Given information:
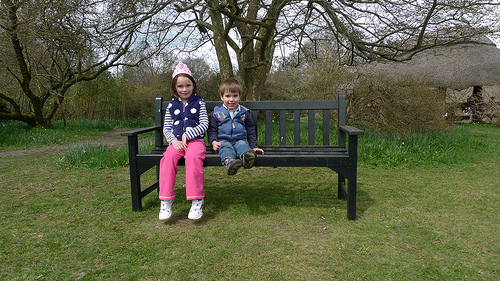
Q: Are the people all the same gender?
A: No, they are both male and female.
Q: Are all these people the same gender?
A: No, they are both male and female.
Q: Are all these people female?
A: No, they are both male and female.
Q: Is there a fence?
A: No, there are no fences.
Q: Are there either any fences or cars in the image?
A: No, there are no fences or cars.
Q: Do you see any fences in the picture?
A: No, there are no fences.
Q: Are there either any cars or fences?
A: No, there are no fences or cars.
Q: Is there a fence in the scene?
A: No, there are no fences.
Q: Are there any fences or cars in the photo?
A: No, there are no fences or cars.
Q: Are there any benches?
A: Yes, there is a bench.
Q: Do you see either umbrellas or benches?
A: Yes, there is a bench.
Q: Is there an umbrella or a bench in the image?
A: Yes, there is a bench.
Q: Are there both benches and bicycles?
A: No, there is a bench but no bikes.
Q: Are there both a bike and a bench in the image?
A: No, there is a bench but no bikes.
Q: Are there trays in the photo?
A: No, there are no trays.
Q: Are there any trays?
A: No, there are no trays.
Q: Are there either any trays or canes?
A: No, there are no trays or canes.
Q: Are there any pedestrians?
A: No, there are no pedestrians.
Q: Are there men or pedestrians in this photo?
A: No, there are no pedestrians or men.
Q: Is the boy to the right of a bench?
A: No, the boy is to the left of a bench.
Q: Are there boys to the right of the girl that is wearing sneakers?
A: Yes, there is a boy to the right of the girl.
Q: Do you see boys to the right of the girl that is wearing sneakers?
A: Yes, there is a boy to the right of the girl.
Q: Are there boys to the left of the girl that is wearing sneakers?
A: No, the boy is to the right of the girl.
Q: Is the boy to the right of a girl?
A: Yes, the boy is to the right of a girl.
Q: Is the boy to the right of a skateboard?
A: No, the boy is to the right of a girl.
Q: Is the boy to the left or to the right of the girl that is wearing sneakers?
A: The boy is to the right of the girl.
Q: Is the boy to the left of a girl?
A: No, the boy is to the right of a girl.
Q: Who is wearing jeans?
A: The boy is wearing jeans.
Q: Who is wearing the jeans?
A: The boy is wearing jeans.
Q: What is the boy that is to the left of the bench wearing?
A: The boy is wearing jeans.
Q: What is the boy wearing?
A: The boy is wearing jeans.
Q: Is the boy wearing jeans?
A: Yes, the boy is wearing jeans.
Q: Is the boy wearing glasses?
A: No, the boy is wearing jeans.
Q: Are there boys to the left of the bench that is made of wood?
A: Yes, there is a boy to the left of the bench.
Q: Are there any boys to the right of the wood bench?
A: No, the boy is to the left of the bench.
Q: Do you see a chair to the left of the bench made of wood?
A: No, there is a boy to the left of the bench.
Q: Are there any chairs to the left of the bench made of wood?
A: No, there is a boy to the left of the bench.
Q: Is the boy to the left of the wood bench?
A: Yes, the boy is to the left of the bench.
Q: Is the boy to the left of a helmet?
A: No, the boy is to the left of the bench.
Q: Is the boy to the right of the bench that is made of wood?
A: No, the boy is to the left of the bench.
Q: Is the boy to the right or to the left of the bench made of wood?
A: The boy is to the left of the bench.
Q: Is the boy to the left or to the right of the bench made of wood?
A: The boy is to the left of the bench.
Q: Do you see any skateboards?
A: No, there are no skateboards.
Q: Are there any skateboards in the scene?
A: No, there are no skateboards.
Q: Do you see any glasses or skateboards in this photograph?
A: No, there are no skateboards or glasses.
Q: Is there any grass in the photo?
A: Yes, there is grass.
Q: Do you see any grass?
A: Yes, there is grass.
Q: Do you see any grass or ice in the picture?
A: Yes, there is grass.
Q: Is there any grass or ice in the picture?
A: Yes, there is grass.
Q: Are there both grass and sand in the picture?
A: No, there is grass but no sand.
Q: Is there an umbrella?
A: No, there are no umbrellas.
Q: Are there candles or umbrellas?
A: No, there are no umbrellas or candles.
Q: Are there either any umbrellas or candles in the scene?
A: No, there are no umbrellas or candles.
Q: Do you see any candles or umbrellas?
A: No, there are no umbrellas or candles.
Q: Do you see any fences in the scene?
A: No, there are no fences.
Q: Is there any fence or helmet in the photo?
A: No, there are no fences or helmets.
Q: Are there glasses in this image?
A: No, there are no glasses.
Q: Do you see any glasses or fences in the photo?
A: No, there are no glasses or fences.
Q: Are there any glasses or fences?
A: No, there are no glasses or fences.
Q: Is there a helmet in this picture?
A: No, there are no helmets.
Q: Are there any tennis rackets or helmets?
A: No, there are no helmets or tennis rackets.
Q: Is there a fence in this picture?
A: No, there are no fences.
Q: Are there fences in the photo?
A: No, there are no fences.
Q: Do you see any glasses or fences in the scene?
A: No, there are no fences or glasses.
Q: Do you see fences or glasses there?
A: No, there are no fences or glasses.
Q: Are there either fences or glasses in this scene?
A: No, there are no fences or glasses.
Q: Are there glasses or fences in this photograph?
A: No, there are no fences or glasses.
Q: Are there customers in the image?
A: No, there are no customers.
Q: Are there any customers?
A: No, there are no customers.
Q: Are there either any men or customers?
A: No, there are no customers or men.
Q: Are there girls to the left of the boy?
A: Yes, there is a girl to the left of the boy.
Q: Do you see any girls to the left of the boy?
A: Yes, there is a girl to the left of the boy.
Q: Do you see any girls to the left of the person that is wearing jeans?
A: Yes, there is a girl to the left of the boy.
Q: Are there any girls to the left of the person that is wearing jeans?
A: Yes, there is a girl to the left of the boy.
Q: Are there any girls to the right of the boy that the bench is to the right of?
A: No, the girl is to the left of the boy.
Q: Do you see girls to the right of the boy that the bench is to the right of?
A: No, the girl is to the left of the boy.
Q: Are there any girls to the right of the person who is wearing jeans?
A: No, the girl is to the left of the boy.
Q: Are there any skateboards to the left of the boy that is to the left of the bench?
A: No, there is a girl to the left of the boy.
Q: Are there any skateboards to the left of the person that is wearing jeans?
A: No, there is a girl to the left of the boy.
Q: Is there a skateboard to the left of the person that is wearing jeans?
A: No, there is a girl to the left of the boy.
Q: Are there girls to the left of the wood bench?
A: Yes, there is a girl to the left of the bench.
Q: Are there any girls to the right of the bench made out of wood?
A: No, the girl is to the left of the bench.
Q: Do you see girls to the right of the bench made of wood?
A: No, the girl is to the left of the bench.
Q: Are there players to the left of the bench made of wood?
A: No, there is a girl to the left of the bench.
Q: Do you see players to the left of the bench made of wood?
A: No, there is a girl to the left of the bench.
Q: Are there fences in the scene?
A: No, there are no fences.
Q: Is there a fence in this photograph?
A: No, there are no fences.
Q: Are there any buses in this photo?
A: No, there are no buses.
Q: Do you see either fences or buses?
A: No, there are no buses or fences.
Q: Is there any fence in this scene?
A: No, there are no fences.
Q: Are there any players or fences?
A: No, there are no fences or players.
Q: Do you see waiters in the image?
A: No, there are no waiters.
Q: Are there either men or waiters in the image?
A: No, there are no waiters or men.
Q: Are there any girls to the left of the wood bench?
A: Yes, there is a girl to the left of the bench.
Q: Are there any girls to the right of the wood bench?
A: No, the girl is to the left of the bench.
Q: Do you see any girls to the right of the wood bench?
A: No, the girl is to the left of the bench.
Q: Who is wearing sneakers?
A: The girl is wearing sneakers.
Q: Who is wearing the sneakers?
A: The girl is wearing sneakers.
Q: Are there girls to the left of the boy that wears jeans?
A: Yes, there is a girl to the left of the boy.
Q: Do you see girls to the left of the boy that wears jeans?
A: Yes, there is a girl to the left of the boy.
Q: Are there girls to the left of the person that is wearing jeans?
A: Yes, there is a girl to the left of the boy.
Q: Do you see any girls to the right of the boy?
A: No, the girl is to the left of the boy.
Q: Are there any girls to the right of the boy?
A: No, the girl is to the left of the boy.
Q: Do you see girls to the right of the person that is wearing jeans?
A: No, the girl is to the left of the boy.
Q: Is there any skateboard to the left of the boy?
A: No, there is a girl to the left of the boy.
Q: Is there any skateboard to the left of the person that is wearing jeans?
A: No, there is a girl to the left of the boy.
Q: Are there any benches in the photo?
A: Yes, there is a bench.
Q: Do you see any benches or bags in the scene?
A: Yes, there is a bench.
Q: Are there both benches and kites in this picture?
A: No, there is a bench but no kites.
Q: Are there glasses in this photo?
A: No, there are no glasses.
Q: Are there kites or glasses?
A: No, there are no glasses or kites.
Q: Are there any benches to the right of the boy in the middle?
A: Yes, there is a bench to the right of the boy.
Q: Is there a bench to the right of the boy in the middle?
A: Yes, there is a bench to the right of the boy.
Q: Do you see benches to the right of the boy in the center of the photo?
A: Yes, there is a bench to the right of the boy.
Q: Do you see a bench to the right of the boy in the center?
A: Yes, there is a bench to the right of the boy.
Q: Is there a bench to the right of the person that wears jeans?
A: Yes, there is a bench to the right of the boy.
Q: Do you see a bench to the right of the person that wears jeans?
A: Yes, there is a bench to the right of the boy.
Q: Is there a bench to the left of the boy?
A: No, the bench is to the right of the boy.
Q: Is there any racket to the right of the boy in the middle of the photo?
A: No, there is a bench to the right of the boy.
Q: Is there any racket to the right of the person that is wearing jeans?
A: No, there is a bench to the right of the boy.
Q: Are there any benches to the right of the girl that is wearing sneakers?
A: Yes, there is a bench to the right of the girl.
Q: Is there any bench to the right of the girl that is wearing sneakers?
A: Yes, there is a bench to the right of the girl.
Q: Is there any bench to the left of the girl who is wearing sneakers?
A: No, the bench is to the right of the girl.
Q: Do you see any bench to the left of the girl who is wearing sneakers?
A: No, the bench is to the right of the girl.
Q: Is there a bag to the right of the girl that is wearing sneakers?
A: No, there is a bench to the right of the girl.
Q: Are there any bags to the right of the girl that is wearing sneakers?
A: No, there is a bench to the right of the girl.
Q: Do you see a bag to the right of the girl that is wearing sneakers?
A: No, there is a bench to the right of the girl.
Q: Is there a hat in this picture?
A: Yes, there is a hat.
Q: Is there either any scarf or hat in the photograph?
A: Yes, there is a hat.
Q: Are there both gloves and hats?
A: No, there is a hat but no gloves.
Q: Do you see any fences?
A: No, there are no fences.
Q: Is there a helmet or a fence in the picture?
A: No, there are no fences or helmets.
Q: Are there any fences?
A: No, there are no fences.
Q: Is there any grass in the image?
A: Yes, there is grass.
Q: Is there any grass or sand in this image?
A: Yes, there is grass.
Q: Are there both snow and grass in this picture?
A: No, there is grass but no snow.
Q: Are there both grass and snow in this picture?
A: No, there is grass but no snow.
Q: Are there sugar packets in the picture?
A: No, there are no sugar packets.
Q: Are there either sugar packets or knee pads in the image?
A: No, there are no sugar packets or knee pads.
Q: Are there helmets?
A: No, there are no helmets.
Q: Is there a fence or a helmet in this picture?
A: No, there are no helmets or fences.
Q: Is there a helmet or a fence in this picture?
A: No, there are no helmets or fences.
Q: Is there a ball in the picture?
A: No, there are no balls.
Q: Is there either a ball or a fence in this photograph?
A: No, there are no balls or fences.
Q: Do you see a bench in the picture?
A: Yes, there is a bench.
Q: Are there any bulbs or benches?
A: Yes, there is a bench.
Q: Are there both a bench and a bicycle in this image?
A: No, there is a bench but no bicycles.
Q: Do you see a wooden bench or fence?
A: Yes, there is a wood bench.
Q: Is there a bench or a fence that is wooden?
A: Yes, the bench is wooden.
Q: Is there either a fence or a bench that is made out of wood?
A: Yes, the bench is made of wood.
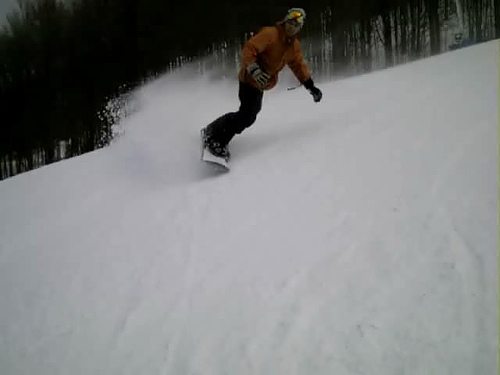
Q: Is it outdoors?
A: Yes, it is outdoors.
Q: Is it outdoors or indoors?
A: It is outdoors.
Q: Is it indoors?
A: No, it is outdoors.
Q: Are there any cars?
A: No, there are no cars.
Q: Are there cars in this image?
A: No, there are no cars.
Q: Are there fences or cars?
A: No, there are no cars or fences.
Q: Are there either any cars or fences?
A: No, there are no cars or fences.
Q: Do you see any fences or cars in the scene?
A: No, there are no cars or fences.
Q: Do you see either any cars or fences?
A: No, there are no cars or fences.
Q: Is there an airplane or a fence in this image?
A: No, there are no fences or airplanes.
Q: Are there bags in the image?
A: No, there are no bags.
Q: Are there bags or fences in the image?
A: No, there are no bags or fences.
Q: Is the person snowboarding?
A: Yes, the person is snowboarding.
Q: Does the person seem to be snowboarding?
A: Yes, the person is snowboarding.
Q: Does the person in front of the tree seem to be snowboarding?
A: Yes, the person is snowboarding.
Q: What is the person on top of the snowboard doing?
A: The person is snowboarding.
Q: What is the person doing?
A: The person is snowboarding.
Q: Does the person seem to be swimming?
A: No, the person is snowboarding.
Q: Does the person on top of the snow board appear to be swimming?
A: No, the person is snowboarding.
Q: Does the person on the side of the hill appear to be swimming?
A: No, the person is snowboarding.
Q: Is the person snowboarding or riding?
A: The person is snowboarding.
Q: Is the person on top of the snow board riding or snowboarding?
A: The person is snowboarding.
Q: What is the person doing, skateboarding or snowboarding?
A: The person is snowboarding.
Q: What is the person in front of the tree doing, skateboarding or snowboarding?
A: The person is snowboarding.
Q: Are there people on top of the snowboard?
A: Yes, there is a person on top of the snowboard.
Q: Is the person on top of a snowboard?
A: Yes, the person is on top of a snowboard.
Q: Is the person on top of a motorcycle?
A: No, the person is on top of a snowboard.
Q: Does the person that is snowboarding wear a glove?
A: Yes, the person wears a glove.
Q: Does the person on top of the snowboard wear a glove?
A: Yes, the person wears a glove.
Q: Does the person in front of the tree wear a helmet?
A: No, the person wears a glove.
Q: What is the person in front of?
A: The person is in front of the tree.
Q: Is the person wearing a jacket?
A: Yes, the person is wearing a jacket.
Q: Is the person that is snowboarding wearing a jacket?
A: Yes, the person is wearing a jacket.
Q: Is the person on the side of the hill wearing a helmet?
A: No, the person is wearing a jacket.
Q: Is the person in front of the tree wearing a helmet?
A: No, the person is wearing a jacket.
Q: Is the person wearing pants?
A: Yes, the person is wearing pants.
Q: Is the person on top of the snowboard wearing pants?
A: Yes, the person is wearing pants.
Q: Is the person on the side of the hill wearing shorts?
A: No, the person is wearing pants.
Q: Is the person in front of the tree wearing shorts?
A: No, the person is wearing pants.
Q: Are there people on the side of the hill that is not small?
A: Yes, there is a person on the side of the hill.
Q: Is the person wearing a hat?
A: Yes, the person is wearing a hat.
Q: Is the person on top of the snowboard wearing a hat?
A: Yes, the person is wearing a hat.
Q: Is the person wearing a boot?
A: No, the person is wearing a hat.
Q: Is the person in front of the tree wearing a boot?
A: No, the person is wearing a hat.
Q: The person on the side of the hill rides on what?
A: The person rides on the snowboard.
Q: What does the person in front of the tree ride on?
A: The person rides on the snowboard.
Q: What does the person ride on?
A: The person rides on the snowboard.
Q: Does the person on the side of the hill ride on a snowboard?
A: Yes, the person rides on a snowboard.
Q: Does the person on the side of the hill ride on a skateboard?
A: No, the person rides on a snowboard.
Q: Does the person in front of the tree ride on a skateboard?
A: No, the person rides on a snowboard.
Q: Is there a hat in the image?
A: Yes, there is a hat.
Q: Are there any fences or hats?
A: Yes, there is a hat.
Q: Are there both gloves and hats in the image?
A: Yes, there are both a hat and gloves.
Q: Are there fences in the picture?
A: No, there are no fences.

Task requirements: From the listing above, copy out word for word the lines starting with the one containing "Q: Is the person wearing a hat?" and ending with the one containing "A: Yes, the person rides on a snowboard.", both included.

Correct output:
Q: Is the person wearing a hat?
A: Yes, the person is wearing a hat.
Q: Is the person on top of the snowboard wearing a hat?
A: Yes, the person is wearing a hat.
Q: Is the person wearing a boot?
A: No, the person is wearing a hat.
Q: Is the person in front of the tree wearing a boot?
A: No, the person is wearing a hat.
Q: The person on the side of the hill rides on what?
A: The person rides on the snowboard.
Q: What does the person in front of the tree ride on?
A: The person rides on the snowboard.
Q: What does the person ride on?
A: The person rides on the snowboard.
Q: Does the person on the side of the hill ride on a snowboard?
A: Yes, the person rides on a snowboard.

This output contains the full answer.